The Independent: Sacked Shell chief keeps 1m options
By Michael Harrison
29 May 2004
The disgraced former chairman of Royal Dutch/Shell, Sir Philip Watts, is to be allowed to retain more than a million share options granted to him last year. He will also be entitled to a £568,000 income in retirement after a £2m increase in his pension pot last year to more than £10m.
Sir Philip's basic pay went up in 2003 by £98,000 or 13 per cent to £843,000. However, he received no annual bonus. He has also forfeited £752,000 worth of performance shares in Shell's long-term incentive plan and 232,500 share options granted in 2001 because of the company's below-average financial performance. However, the share options are worthless anyway because their exercise price is more than a pound above Shell's current market price.
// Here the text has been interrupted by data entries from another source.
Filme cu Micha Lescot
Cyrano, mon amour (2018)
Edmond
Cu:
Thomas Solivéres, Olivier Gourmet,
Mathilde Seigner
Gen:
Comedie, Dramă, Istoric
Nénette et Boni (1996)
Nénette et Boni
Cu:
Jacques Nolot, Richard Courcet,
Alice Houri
Shell's 2003 annual report and accounts show that Sir Philip was awarded 1,165,000 share options during the year with an exercise price of £3.66. They are currently showing a paper profit of £326,000.
Even though Sir Philip was sacked by Shell in March over the scandal of misbooked reserves, a spokesman said he would be allowed to retain the share options because of his long service with the company. "The company's policy is that certain employees are allowed to keep their options after they leave employment to reflect the long-term nature of the business and the time lag between delivery of financial performance and the vesting of options," he added.
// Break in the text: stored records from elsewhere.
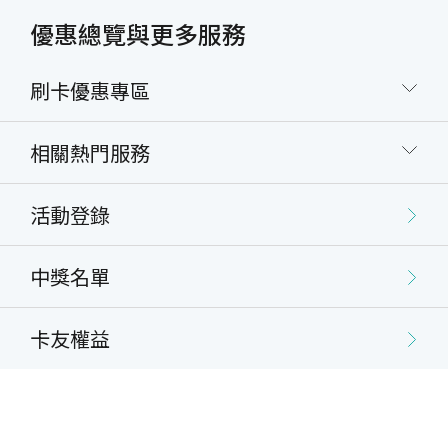
優惠總覽與更多服務
刷卡優惠專區
相關熱門服務
活動登錄
中獎名單
卡友權益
Sir Philip will be entitled to exercise the options any time until March 2009. The terms of his severance deal are still being negotiated and so do not appear in the report, although the spokesman dismissed reports that he is in line for a £1m pay-off.
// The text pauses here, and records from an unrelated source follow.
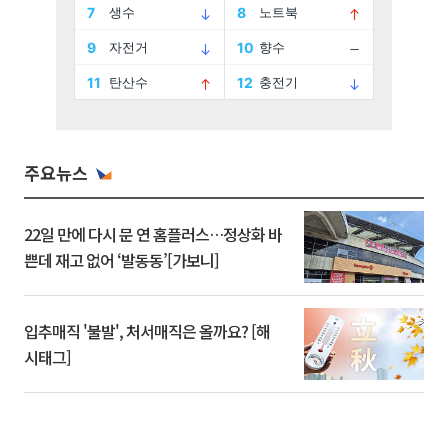
주요뉴스
22일 만에 다시 문 연 홈플러스…정상화 바
쁜데 재고 없어 ‘발동동’[가보니]
입추매직 '불발', 처서매직은 올까요? [해
시태그]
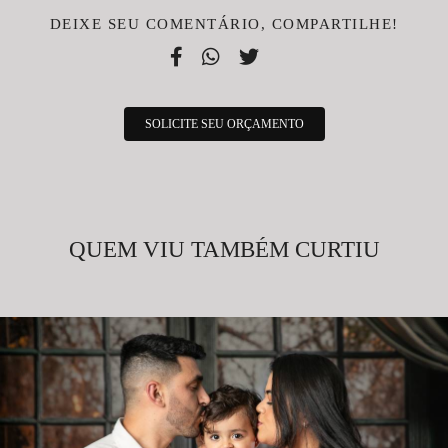
DEIXE SEU COMENTÁRIO, COMPARTILHE!
SOLICITE SEU ORÇAMENTO
QUEM VIU TAMBÉM CURTIU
The accounts also show that Shell's ex-finance director Judy Boynton, another casualty of the reserves scandal, is entitled to a minimum severance payment of $1m. This is because her employment contract is governed by US law. Ms Boynton, an American citizen, is due to leave Shell after its annual meeting at the end of June.
Shell's former head of exploration and production Walter van de Vijver, who was sacked with Sir Philip, saw his basic pay increase from €735,000 to €842,000. He was also awarded 115,000 share options and has performance shares with a value of €774,000, although the Royal Dutch report and accounts do not say whether these will vest.